Los medios son imperios económicos cuyas raíces familiares son millonarias y el reportaje debe señalar cómo esas familias millonarias han contribuido a esos bolsones de pobreza o cómo han contribuido a erradicarla. La trama de este Waterloo son los impuestos, como el Gobierno tiene la fuerza para cobrarlos, la estrategia es que ese mismo dinero se lo regresen, por lo menos en obras que solo los beneficien a ellos “los ricos” y no al pueblo que es a quien le sirve el presidente Ricardo Martinelli.
Los verdaderos economistas, los teóricos del capitalismo y del marxismo-leninismo, saben cómo nace la riqueza y cómo se siembra la pobreza, epítome de la eterna lucha entre el Capital y el Trabajo y la inercia motora del lumpemproletariado.
Craso error de estos envejecidos capitalistas e inexpertos jóvenes ricos que aúpan muy irresponsablemente a que se organicen las fuerzas del lumpemproletariado, que traerá como consecuencia teórica “La caída del capitalismo”. Y en ese cuadro que presentó TVN Canal 2 del padre pepenador, cuando por ese “otro juego del hambre de los medios” el Capitalismo caiga, serán ustedes los exricos y nosotros, vosotros y ellos los nuevos pepenadores. Jugar con el hambre es jugar con fuego.
Felizmente la situación es otra, “Panamá avanza - Panamá cambia”, al punto que ese desarrollo económico nos sirve de parámetro para considerar nuevos aumentos salariales que nos ayuden a sobrellevar el peso de nuestras actuales e imprescindibles necesidades, las cuales sobrepasan las llamadas necesidades básicas. Al reconocer que la economía mundial está basada en el consumo desmedido e inconsciente, es inevitable observar que cualquier aumento de salario tiene muy poco que ver con la “Canasta Básica”, la creación de las huestes opositoras al Gobierno para generar un ambiente de impotencia y de hambruna, que según la magnitud que los periodistas de algunas televisoras muestran, existe solo en la pantalla de sus medios. Es verdad que tenemos pobres, sin embargo, el salir a sus balcones, quitarse las escamas de los ojos y levantar de vez en cuando la mirada, les vendría muy bien para que miren los rascacielos de Paitilla, Punta Pacífica, Ave. Balboa, Calle 50 y Costa del Este.

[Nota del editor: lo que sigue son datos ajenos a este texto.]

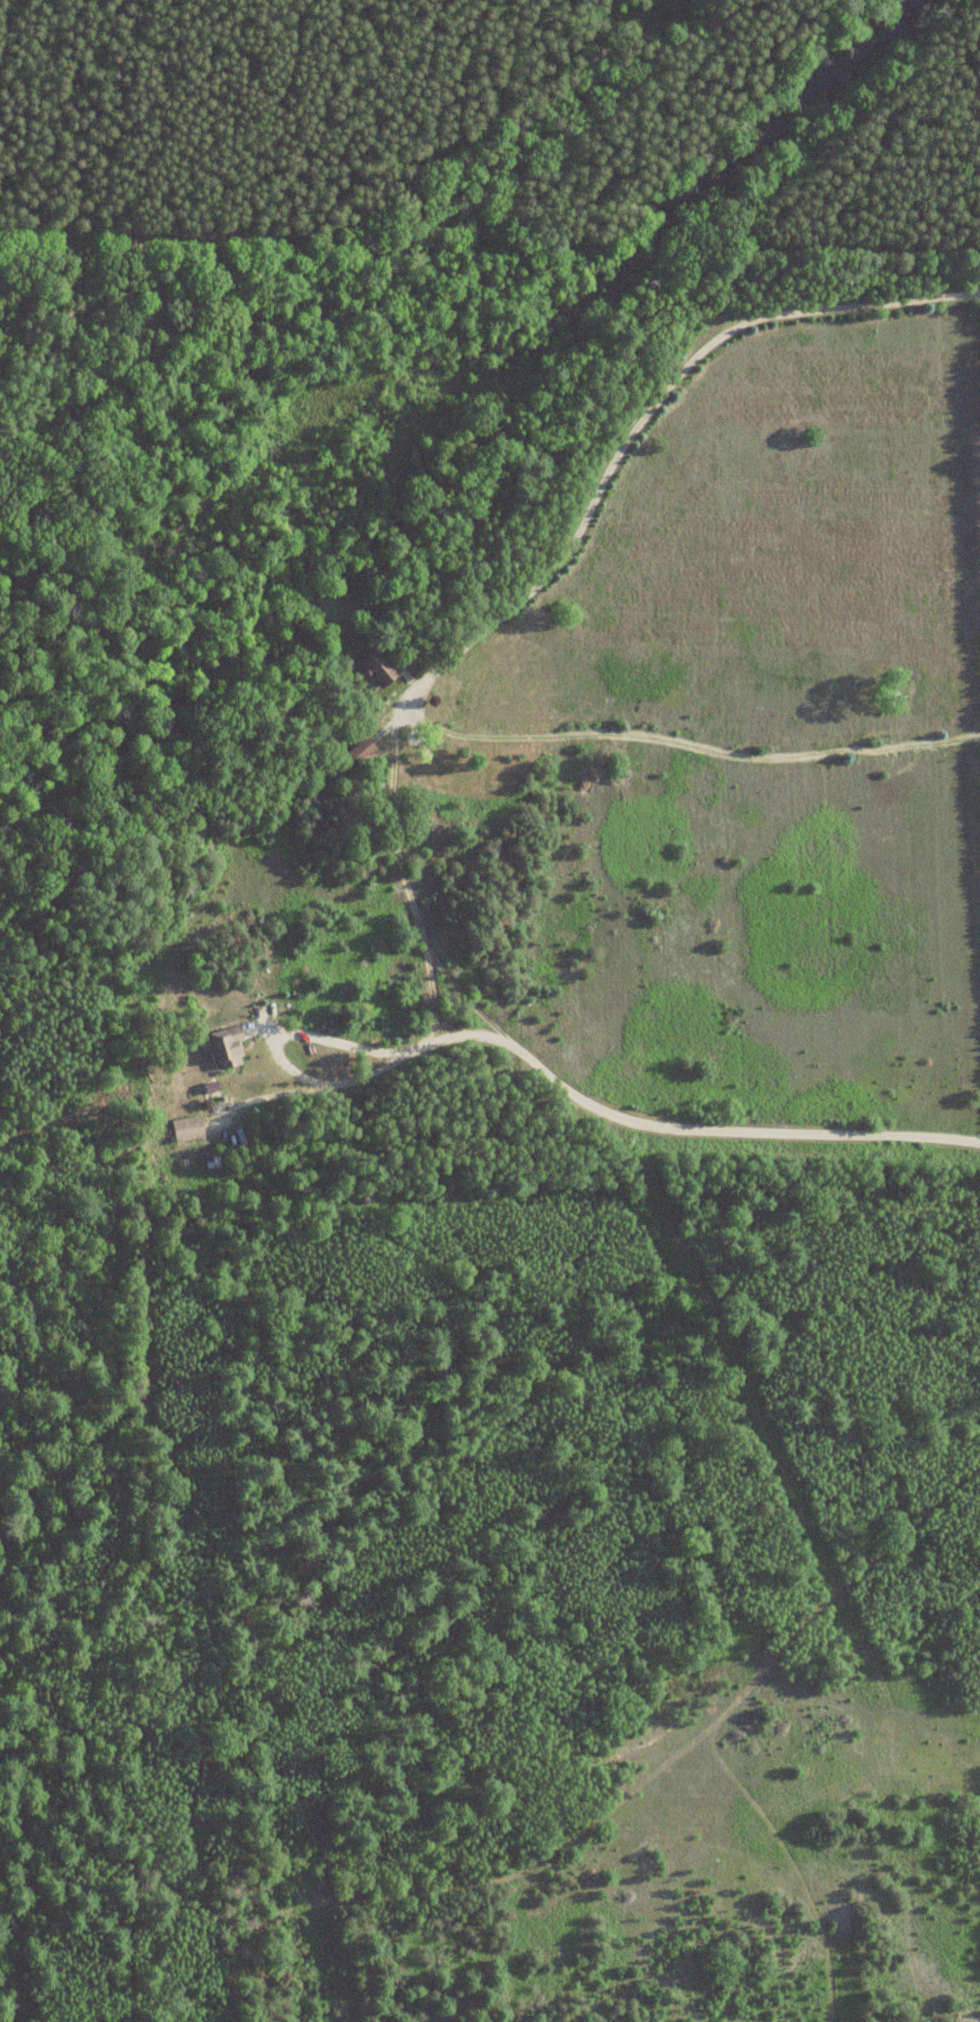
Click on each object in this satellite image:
road: (488, 123)
road: (489, 249)
road: (644, 414)
building: (376, 667)
building: (360, 750)
building: (226, 1049)
road: (272, 1050)
road: (675, 1124)
building: (186, 1128)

La antigua tesis marxista de trabajo-producción-ganancia-salario no puede jugar un papel en esta sociedad de consumo, libre mercado y donde cada quien se impone sus necesidades y luego reclama un salario que las cubra. ¿Cómo aumentar el salario mínimo si el consumo personal de cada obrero es diferente, y los empresarios no están en la misma categoría de acuerdo a su capital y su ganancia?
La globalización nos ve a todos por igual, todos somos un mercado de producción y consumo, y en ese sentido los medios también son un “supermercado de información”, donde su oferta y demanda genera en las televisoras, millones de dólares en publicidad y propaganda.